Normalmente se usan NI-MH y NI-CD de entre 3.800 y 6.000mAh, de 8.000mah en alguno de estos 2 tipos que yo sepa no existen.Lo máximo son 7.000mAh.
También se usan las lipo que tienen mas capacidad de descarga (ojo, no confundir con la propia capacidad de la batería), las ''a123'' etc.

30v en un rc?.Lo único que conseguirías es un desastre (sin ofender).Piénsalo: Una batería enorme, de 3kg mínimo y lo que te puede costar.
Para qué tanto voltaje?.Una batería de 7.2v /3800mAh (mi caso) puede mover un coche de 2kg con un motor de potencia razonable (300w por ej.) con una buena velocidad durante media hora por lo menos.

Un saludo.


----------



## christopher (Feb 16, 2010)

_ _ _ _ _ _ _

**ENUNCIADO:**
Según el fragmento, ¿cuál es la capacidad máxima de las baterías NI-MH y NI-CD?

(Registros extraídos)
_ _ _ _ _ _ _

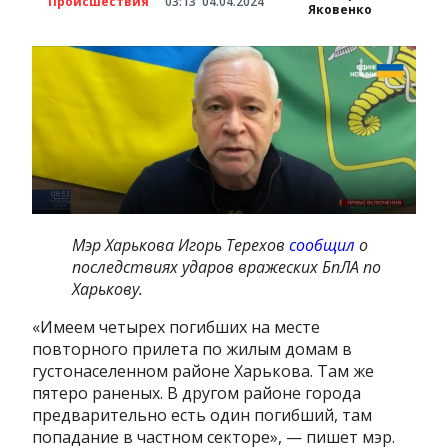
Происшествия
03:13
04.04.2024
Яковенко
Мэр Харькова Игорь Терехов
сообщил
о
последствиях ударов вражеских БпЛА по
Харькову.
«Имеем четырех погибших на месте
повторного прилета по жилым домам в
густонаселенном районе Харькова. Там же
пятеро раненых. В другом районе города
предварительно есть один погибший, там
попадание в частном секторе», — пишет мэр.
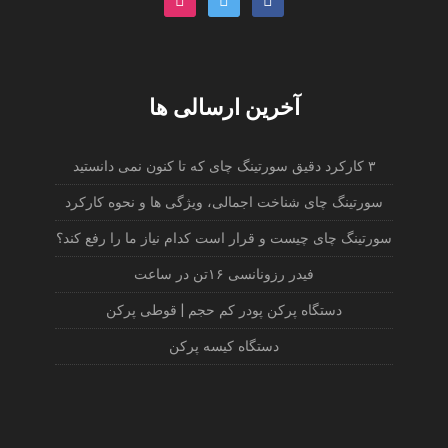
آخرین ارسالی ها
۳ کارکرد دقیق سورتینگ چای که تا کنون نمی دانستید
سورتینگ چای شناخت اجمالی، ویژگی ها و نحوه کارکرد
سورتینگ چای چیست و قرار است کدام نیاز ما را رفع کند؟
فیدر رزونانسی ۱۶تن در ساعت
دستگاه پرکن پودر کم حجم | قوطی پرکن
دستگاه کیسه پرکن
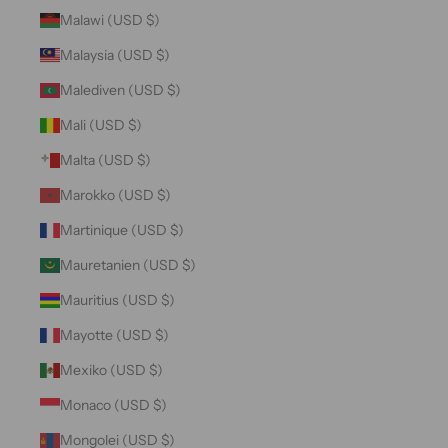
Malawi (USD $)
Malaysia (USD $)
Malediven (USD $)
Mali (USD $)
Malta (USD $)
Marokko (USD $)
Martinique (USD $)
Mauretanien (USD $)
Mauritius (USD $)
Mayotte (USD $)
Mexiko (USD $)
Monaco (USD $)
Mongolei (USD $)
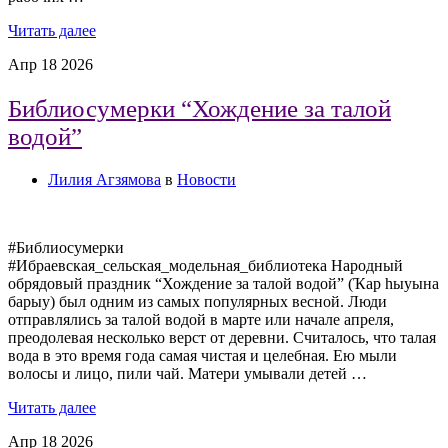
Читать далее
Апр
18
2026
Библиосумерки “Хождение за талой
водой”
Лилия Агзямова
в
Новости
#Библиосумерки
#Ибраевская_сельская_модельная_библиотека Народный
обрядовый праздник “Хождение за талой водой” (Ҡар һыуына
барыу) был одним из самых популярных весной. Люди
отправлялись за талой водой в марте или начале апреля,
преодолевая несколько верст от деревни. Считалось, что талая
вода в это время года самая чистая и целебная. Ею мыли
волосы и лицо, пили чай. Матери умывали детей …
Читать далее
Апр
18
2026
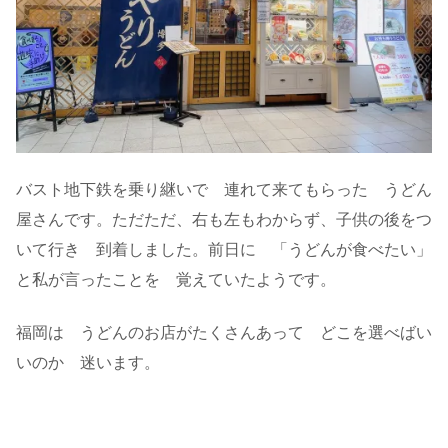
バスト地下鉄を乗り継いで 連れて来てもらった うどん
屋さんです。ただただ、右も左もわからず、子供の後をつ
いて行き 到着しました。前日に 「うどんが食べたい」
と私が言ったことを 覚えていたようです。
福岡は うどんのお店がたくさんあって どこを選べばい
いのか 迷います。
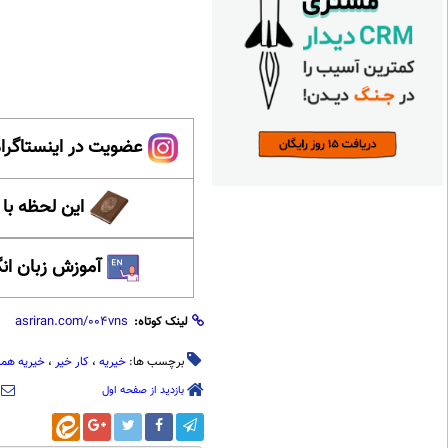
عضویت در اینستاگرام
این لحظه با
آموزش زبان ان
لینک کوتاه:
برچسب ها:
خیریه
،
کار خیر
،
خیریه هم
بازدید از صفحه اول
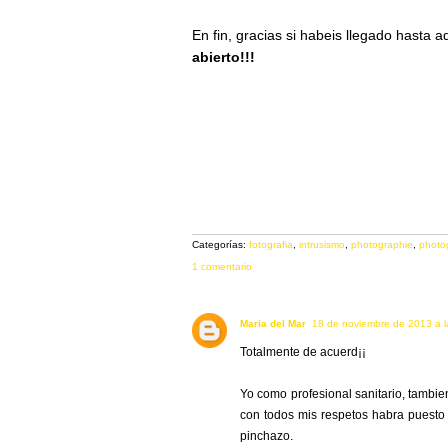
En fin, gracias si habeis llegado hasta a
abierto!!!
Categorías:
fotografia
,
intrusismo
,
photographie
,
photo
1 comentario
Maria del Mar
18 de noviembre de 2013 a l
Totalmente de acuerd¡¡
Yo como profesional sanitario, tambien
con todos mis respetos habra puesto
pinchazo.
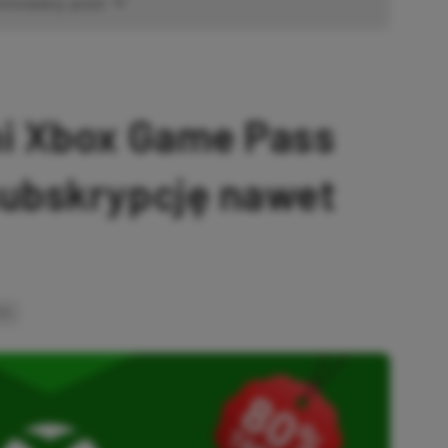
omowany post
ni Xbox Game Pass
subskrypcję nawet
INK
SKOPIOWANO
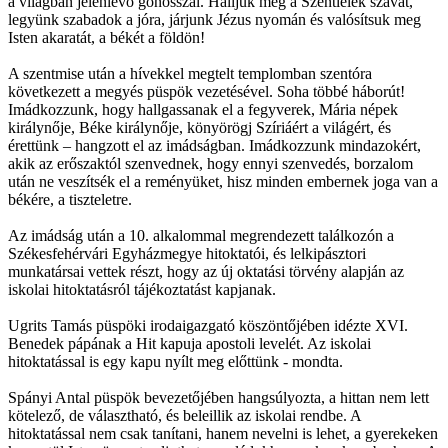
a világban jelenlevő gonosszal. Halljuk meg a Szentlélek szavát,
legyünk szabadok a jóra, járjunk Jézus nyomán és valósítsuk meg
Isten akaratát, a békét a földön!
A szentmise után a hívekkel megtelt templomban szentóra
következett a megyés püspök vezetésével. Soha többé háborút!
Imádkozzunk, hogy hallgassanak el a fegyverek, Mária népek
királynője, Béke királynője, könyörögj Szíriáért a világért, és
érettünk – hangzott el az imádságban. Imádkozzunk mindazokért,
akik az erőszaktól szenvednek, hogy ennyi szenvedés, borzalom
után ne veszítsék el a reményüket, hisz minden embernek joga van a
békére, a tiszteletre.
Az imádság után a 10. alkalommal megrendezett találkozón a
Székesfehérvári Egyházmegye hitoktatói, és lelkipásztori
munkatársai vettek részt, hogy az új oktatási törvény alapján az
iskolai hitoktatásról tájékoztatást kapjanak.
Ugrits Tamás püspöki irodaigazgató köszöntőjében idézte XVI.
Benedek pápának a Hit kapuja apostoli levelét. Az iskolai
hitoktatással is egy kapu nyílt meg előttünk - mondta.
Spányi Antal püspök bevezetőjében hangsúlyozta, a hittan nem lett
kötelező, de választható, és beleillik az iskolai rendbe. A
hitoktatással nem csak tanítani, hanem nevelni is lehet, a gyerekeken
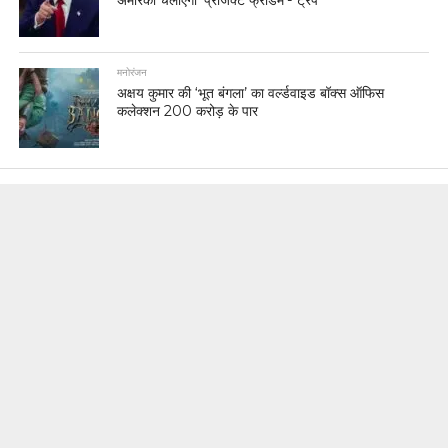
अमेरिका चलाएगा ‘प्रोजेक्ट फ्रीडम’- ट्रंप
मनोरंजन
अक्षय कुमार की ‘भूत बंगला’ का वर्ल्डवाइड बॉक्स ऑफिस
कलेक्शन 200 करोड़ के पार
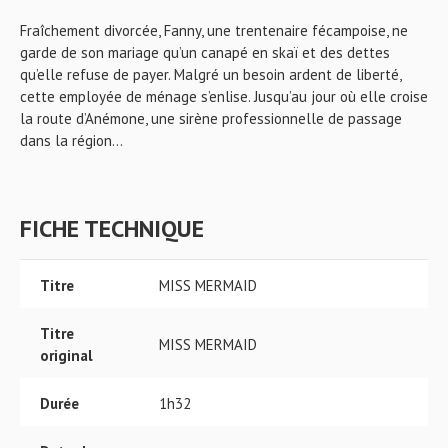
Fraîchement divorcée, Fanny, une trentenaire fécampoise, ne
garde de son mariage qu’un canapé en skaï et des dettes
qu’elle refuse de payer. Malgré un besoin ardent de liberté,
cette employée de ménage s’enlise. Jusqu’au jour où elle croise
la route d’Anémone, une sirène professionnelle de passage
dans la région…
FICHE TECHNIQUE
Titre
MISS MERMAID
Titre
MISS MERMAID
original
Durée
1h32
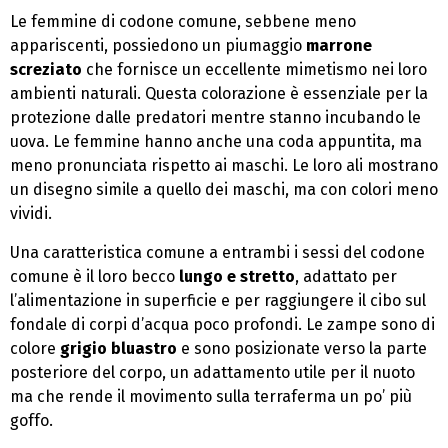
Le femmine di codone comune, sebbene meno
appariscenti, possiedono un piumaggio
marrone
screziato
che fornisce un eccellente mimetismo nei loro
ambienti naturali. Questa colorazione è essenziale per la
protezione dalle predatori mentre stanno incubando le
uova. Le femmine hanno anche una coda appuntita, ma
meno pronunciata rispetto ai maschi. Le loro ali mostrano
un disegno simile a quello dei maschi, ma con colori meno
vividi.
Una caratteristica comune a entrambi i sessi del codone
comune è il loro becco
lungo e stretto
, adattato per
l’alimentazione in superficie e per raggiungere il cibo sul
fondale di corpi d’acqua poco profondi. Le zampe sono di
colore
grigio bluastro
e sono posizionate verso la parte
posteriore del corpo, un adattamento utile per il nuoto
ma che rende il movimento sulla terraferma un po’ più
goffo.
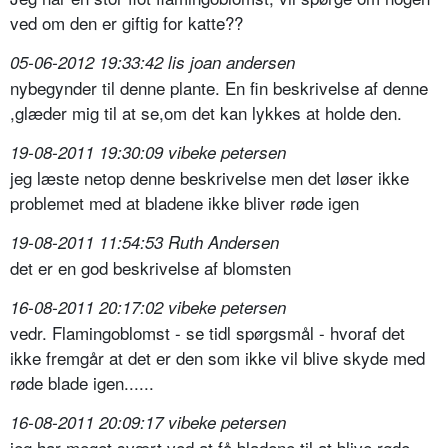
ved om den er giftig for katte??
05-06-2012 19:33:42 lis joan andersen
nybegynder til denne plante. En fin beskrivelse af denne
,glæder mig til at se,om det kan lykkes at holde den.
19-08-2011 19:30:09 vibeke petersen
jeg læste netop denne beskrivelse men det løser ikke
problemet med at bladene ikke bliver røde igen
19-08-2011 11:54:53 Ruth Andersen
det er en god beskrivelse af blomsten
16-08-2011 20:17:02 vibeke petersen
vedr. Flamingoblomst - se tidl spørgsmål - hvoraf det
ikke fremgår at det er den som ikke vil blive skyde med
røde blade igen......
16-08-2011 20:09:17 vibeke petersen
jeg har meget svært ved at få bladene til at blive røde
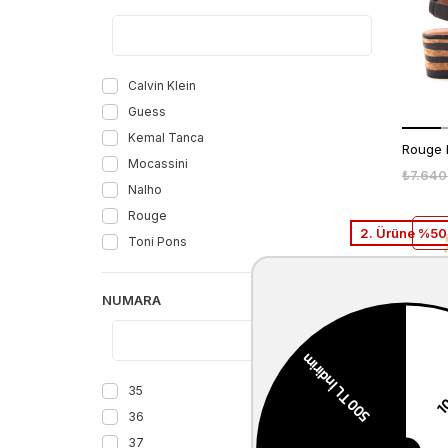
Calvin Klein
Guess
Kemal Tanca
Mocassini
₺7.640
Nalho
Rouge
2. Ürüne %50 
Toni Pons
NUMARA
35
36
37
₺7.640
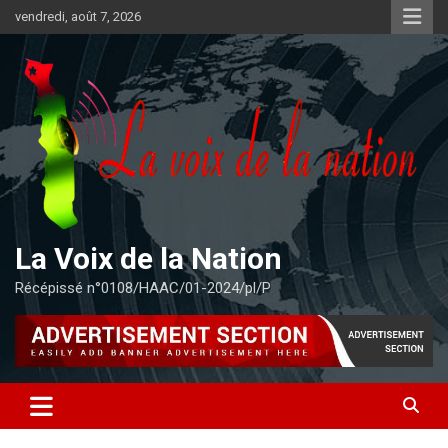
Aller
vendredi, août 7, 2026
au
contenu
La Voix de la Nation
Récépissé n°0108/HAAC/01-2024/pl/P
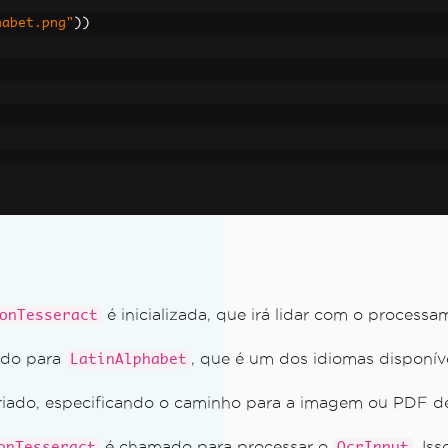
habet.png"
))
(.NET 7 e sistemas não Windows)
é inicializada, que irá lidar com o process
onTesseract
ado para
, que é um dos idiomas disponív
LatinAlphabet
riado, especificando o caminho para a imagem ou PDF de 
ineddata' mesmo após descompactar o pacote de idiomas c
é chamado para processar o
. Is
onTesseract
OcrInput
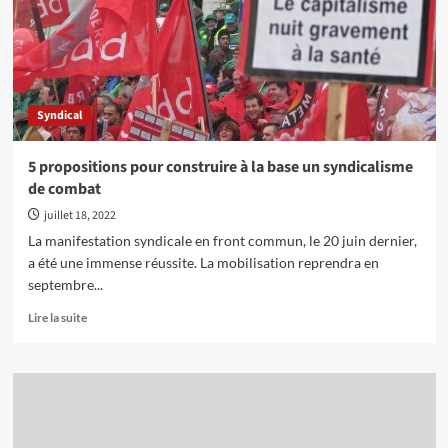
de
l’audace,
encore
et
toujours
de
Syndical
l’audace…
et
un
5 propositions pour construire à la base un syndicalisme
programme
de combat
juillet 18, 2022
La manifestation syndicale en front commun, le 20 juin dernier,
a été une immense réussite. La mobilisation reprendra en
septembre...
En
Lire la suite
savoir
plus
sur
5
propositions
pour
construire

_ _ _ _ _ _ _

**SOLUCIÓN DEL EJERCICIO:**
7.000 mAh.